La chimiothérapie est généralement administrée par voie intraveineuse. Le patient se voit placer une chambre sous la peau, dans laquelle seront directement injectées les substances antitumorales.

Ce procédé permet d’éviter les injections intraveineuses à répétition qui pourraient abîmer les veines et la peau, et engendrer, à terme, des complications indésirables.

Il existe un grand nombre de substances anticancéreuses pouvant être utilisées dans une chimiothérapie. Le choix des molécules prescrites dépend tant de l’état de santé du patient que du type de cancer dont il est atteint.

Dans la majorité des cas, les composés utilisés sont la cisplatine, la carboplatine, la gemcitabine, la docétaxel, l’étoposide, le paclitaxel, la vinorelbine, l’irinotécan et le pemetrexed. Plusieurs molécules sont habituellement administrées en synergie.

En cas de cancer de stade avancé, ou lorsque la santé du patient est trop fragile pour recevoir un mélange de composés anticancéreux, les molécules privilégiées sont la gemcitabine, le docétaxel, l’étoposide, le paclitaxel et le pemetrexed, seules.

L’irinocétant et le pemetrexed ne sont pas indiqués dans la prise en charge du carcinome épidermoïde du poumon et du cancer du poumon à petites cellules.

Le mode de fonctionnement des composés anticancéreux consiste à éliminer les cellules en division. La division cellulaire est un phénomène qui fait partie du cycle naturel de toutes les cellules de l’organisme.

Toutefois, les cellules cancéreuses ont la caractéristique de se diviser particulièrement activement et rapidement. Les tumeurs cancéreuses sont donc essentiellement composées de cellules en division, et s’avèrent donc particulièrement sensibles à chimiothérapie.

La division cellulaire des cellules saines peut également être affectée, ce qui donne lieu à des effets secondaires, parfois très lourds.

Effets secondaires de la chimiothérapie du cancer du poumon

Contrairement aux effets secondaires de la chirurgie et de la radiothérapie, les effets secondaires de la chimiothérapie du cancer du poumon ne sont pas relatifs à une détérioration de la zone atteinte par la maladie, à savoir les poumons.

Aussi, les effets secondaires chimiothérapie du poumon sont similaires à ceux rencontrés dans la prise en charge des cancers de tous les autres organes.
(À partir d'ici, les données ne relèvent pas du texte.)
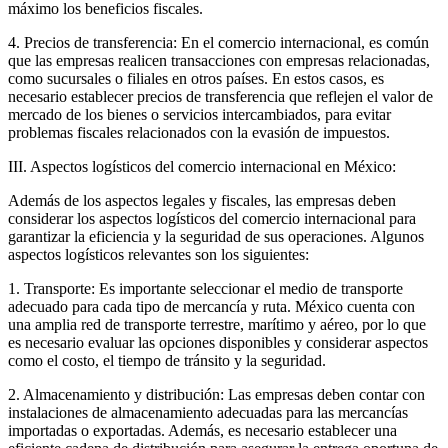
máximo los beneficios fiscales.
4. Precios de transferencia: En el comercio internacional, es común
que las empresas realicen transacciones con empresas relacionadas,
como sucursales o filiales en otros países. En estos casos, es
necesario establecer precios de transferencia que reflejen el valor de
mercado de los bienes o servicios intercambiados, para evitar
problemas fiscales relacionados con la evasión de impuestos.
III. Aspectos logísticos del comercio internacional en México:
Además de los aspectos legales y fiscales, las empresas deben
considerar los aspectos logísticos del comercio internacional para
garantizar la eficiencia y la seguridad de sus operaciones. Algunos
aspectos logísticos relevantes son los siguientes:
1. Transporte: Es importante seleccionar el medio de transporte
adecuado para cada tipo de mercancía y ruta. México cuenta con
una amplia red de transporte terrestre, marítimo y aéreo, por lo que
es necesario evaluar las opciones disponibles y considerar aspectos
como el costo, el tiempo de tránsito y la seguridad.
2. Almacenamiento y distribución: Las empresas deben contar con
instalaciones de almacenamiento adecuadas para las mercancías
importadas o exportadas. Además, es necesario establecer una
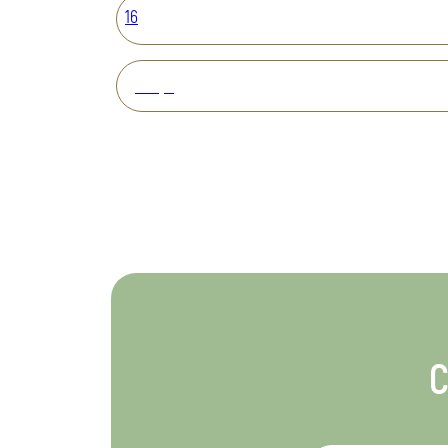
16
Вперед
С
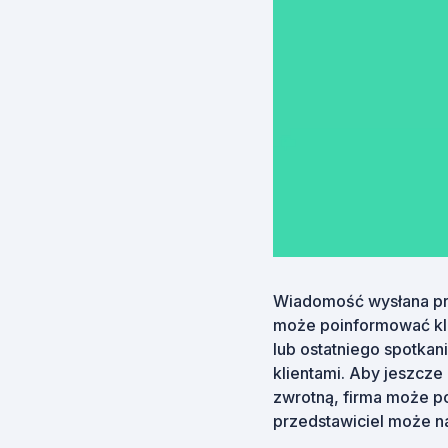
Wiadomość wysłana prz
może poinformować kli
lub ostatniego spotkani
klientami. Aby jeszcze
zwrotną, firma może pop
przedstawiciel może n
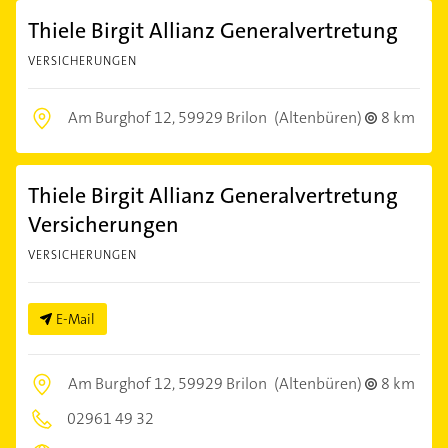
Thiele Birgit Allianz Generalvertretung
VERSICHERUNGEN
Am Burghof 12,
59929 Brilon
(Altenbüren)
8 km
Thiele Birgit Allianz Generalvertretung
Versicherungen
VERSICHERUNGEN
E-Mail
Am Burghof 12,
59929 Brilon
(Altenbüren)
8 km
02961 49 32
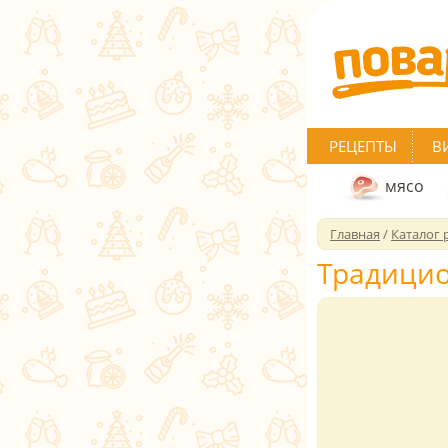
РЕЦЕПТЫ
В
мясо
Главная
/
Каталог 
Традицио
Ils sont davantage relatifs aux tissus sains qui comptent des cellules à division rapide, à savoir la moelle osseuse, les follicules pileux et les muqueuses.

Par ailleurs, tous les patients bénéficiant d’une chimiothérapie ne présentent pas les mêmes effets secondaires. Certains n’en développeront aucun, quand d’autres seront atteints de multiples symptômes.
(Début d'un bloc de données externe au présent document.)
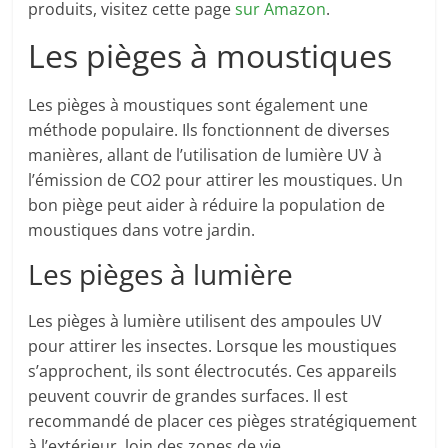
produits, visitez cette page
sur Amazon
.
Les pièges à moustiques
Les pièges à moustiques sont également une
méthode populaire. Ils fonctionnent de diverses
manières, allant de l’utilisation de lumière UV à
l’émission de CO2 pour attirer les moustiques. Un
bon piège peut aider à réduire la population de
moustiques dans votre jardin.
Les pièges à lumière
Les pièges à lumière utilisent des ampoules UV
pour attirer les insectes. Lorsque les moustiques
s’approchent, ils sont électrocutés. Ces appareils
peuvent couvrir de grandes surfaces. Il est
recommandé de placer ces pièges stratégiquement
à l’extérieur, loin des zones de vie.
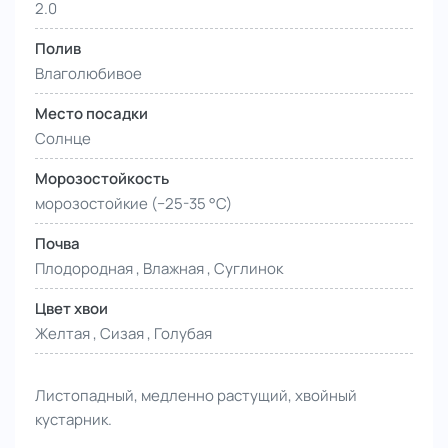
2.0
Полив
Влаголюбивое
Место посадки
Солнце
Морозостойкость
морозостойкие (−25-35 °С)
Почва
Плодородная , Влажная , Суглинок
Цвет хвои
Желтая , Сизая , Голубая
Листопадный, медленно растущий, хвойный
кустарник.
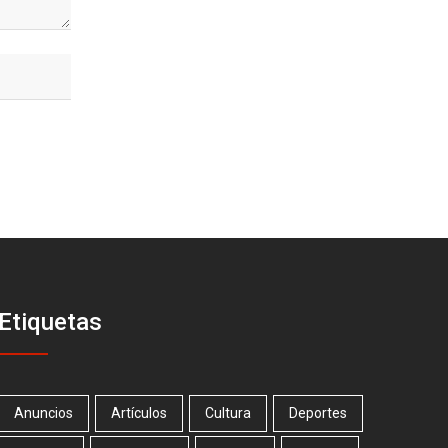
Etiquetas
Anuncios
Artículos
Cultura
Deportes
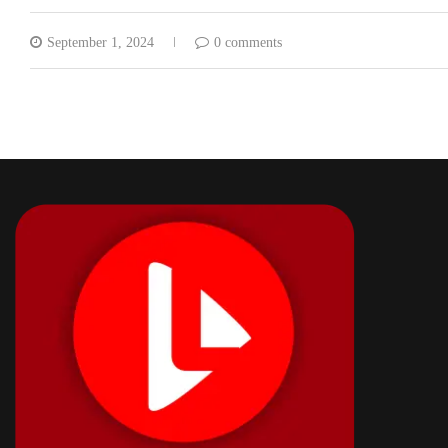
September 1, 2024
0 comments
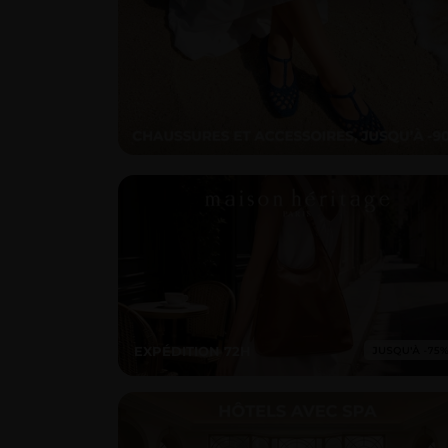
EXPÉDITION 72H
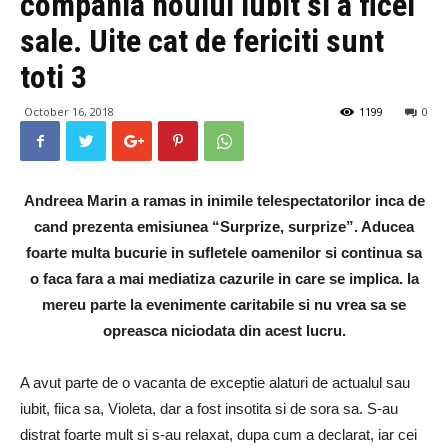
compania noului iubit si a ficei
sale. Uite cat de fericiti sunt
toti 3
October 16, 2018
1199
0
Andreea Marin a ramas in inimile telespectatorilor inca de
cand prezenta emisiunea “Surprize, surprize”. Aducea
foarte multa bucurie in sufletele oamenilor si continua sa
o faca fara a mai mediatiza cazurile in care se implica. Ia
mereu parte la evenimente caritabile si nu vrea sa se
opreasca niciodata din acest lucru.
A avut parte de o vacanta de exceptie alaturi de actualul sau
iubit, fiica sa, Violeta, dar a fost insotita si de sora sa. S-au
distrat foarte mult si s-au relaxat, dupa cum a declarat, iar cei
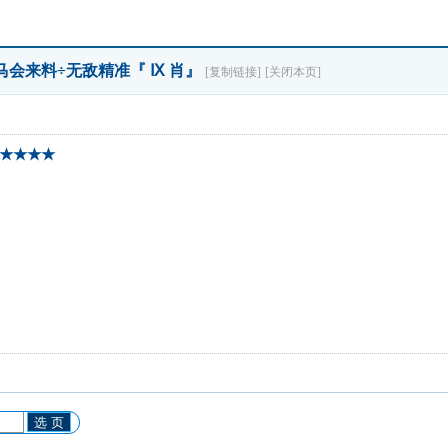
马会来料÷无敌精准『 Ⅸ 肖』
[复制链接]
[关闭本页]
★★★★
选 页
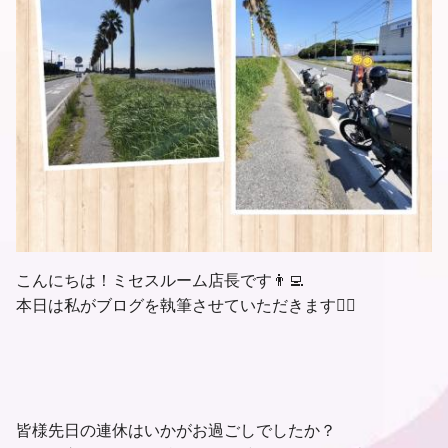
こんにちは！ミセスルーム店長です👨‍💻
本日は私がブログを執筆させていただきます🙇‍♂
皆様先日の連休はいかがお過ごしでしたか？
Ces disparités sont dues aux traits uniques de chaque personnage et de chaque cancer, et ne sont pas liées à l’efficacité du traitement.
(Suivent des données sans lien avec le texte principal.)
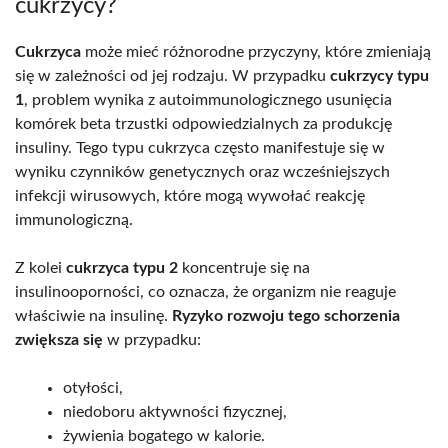
cukrzycy?
Cukrzyca
może mieć różnorodne przyczyny, które zmieniają
się w zależności od jej rodzaju. W przypadku
cukrzycy typu
1
, problem wynika z autoimmunologicznego usunięcia
komórek beta trzustki odpowiedzialnych za produkcję
insuliny. Tego typu cukrzyca często manifestuje się w
wyniku czynników genetycznych oraz wcześniejszych
infekcji wirusowych, które mogą wywołać reakcję
immunologiczną.
Z kolei
cukrzyca typu 2
koncentruje się na
insulinooporności, co oznacza, że organizm nie reaguje
właściwie na insulinę.
Ryzyko rozwoju tego schorzenia
zwiększa się
w przypadku:
otyłości,
niedoboru aktywności fizycznej,
żywienia bogatego w kalorie.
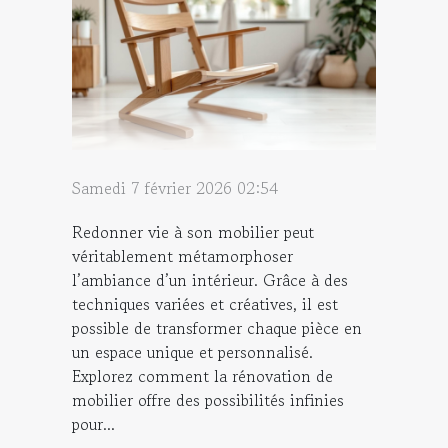
Samedi 7 février 2026 02:54
Redonner vie à son mobilier peut
véritablement métamorphoser
l’ambiance d’un intérieur. Grâce à des
techniques variées et créatives, il est
possible de transformer chaque pièce en
un espace unique et personnalisé.
Explorez comment la rénovation de
mobilier offre des possibilités infinies
pour...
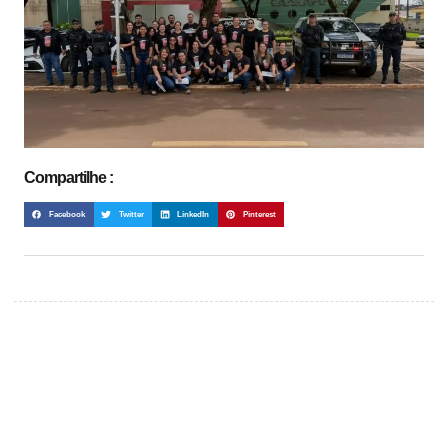
Compartilhe :
Facebook
Twitter
LinkedIn
Pinterest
La détérioration de la moelle osseuse, responsable de la production des cellules sanguines, peut engendrer une grande fatigue, un essoufflement, des troubles de la coagulation, une anémie et une vulnérabilité accrue aux infections.

Les atteintes aux muqueuses concernent toutes les parties du corps tapissées de muqueuses : voies respiratoires, yeux, bouche, tractus digestif, rectum, vagin, etc. Ces zones peuvent être fragilisées, asséchées, et on peut observer des saignements, la formation d’abcès, des douleurs et de l’inconfort.

Les troubles digestifs sont communs lors d’une chimiothérapie. Les diarrhées, constipations, maux d’estomac, crampes, brûlures, remontées acides, nausées et vomissements sont des effets secondaires courants.

La détérioration des follicules pileux entraîne, quant à elle, la chute des cheveux et des poils. Ces derniers repoussent habituellement normalement à la fin du traitement.

La chimiothérapie est un traitement incontournable du cancer du poumon. De fait, cette maladie étant souvent diagnostiquée tardivement, les traitements locaux sont généralement insuffisants pour espérer offrir au patient le meilleur pronostic.

La médecine oncologique s’efforce, par ailleurs, de mettre au point des traitements systémiques moins agressifs que la chimiothérapie, causant moins de dommages aux cellules saines.

C’est notamment le cas des thérapies ciblées, très prometteuses, qui pourraient être amenées à devenir les chimiothérapies de demain.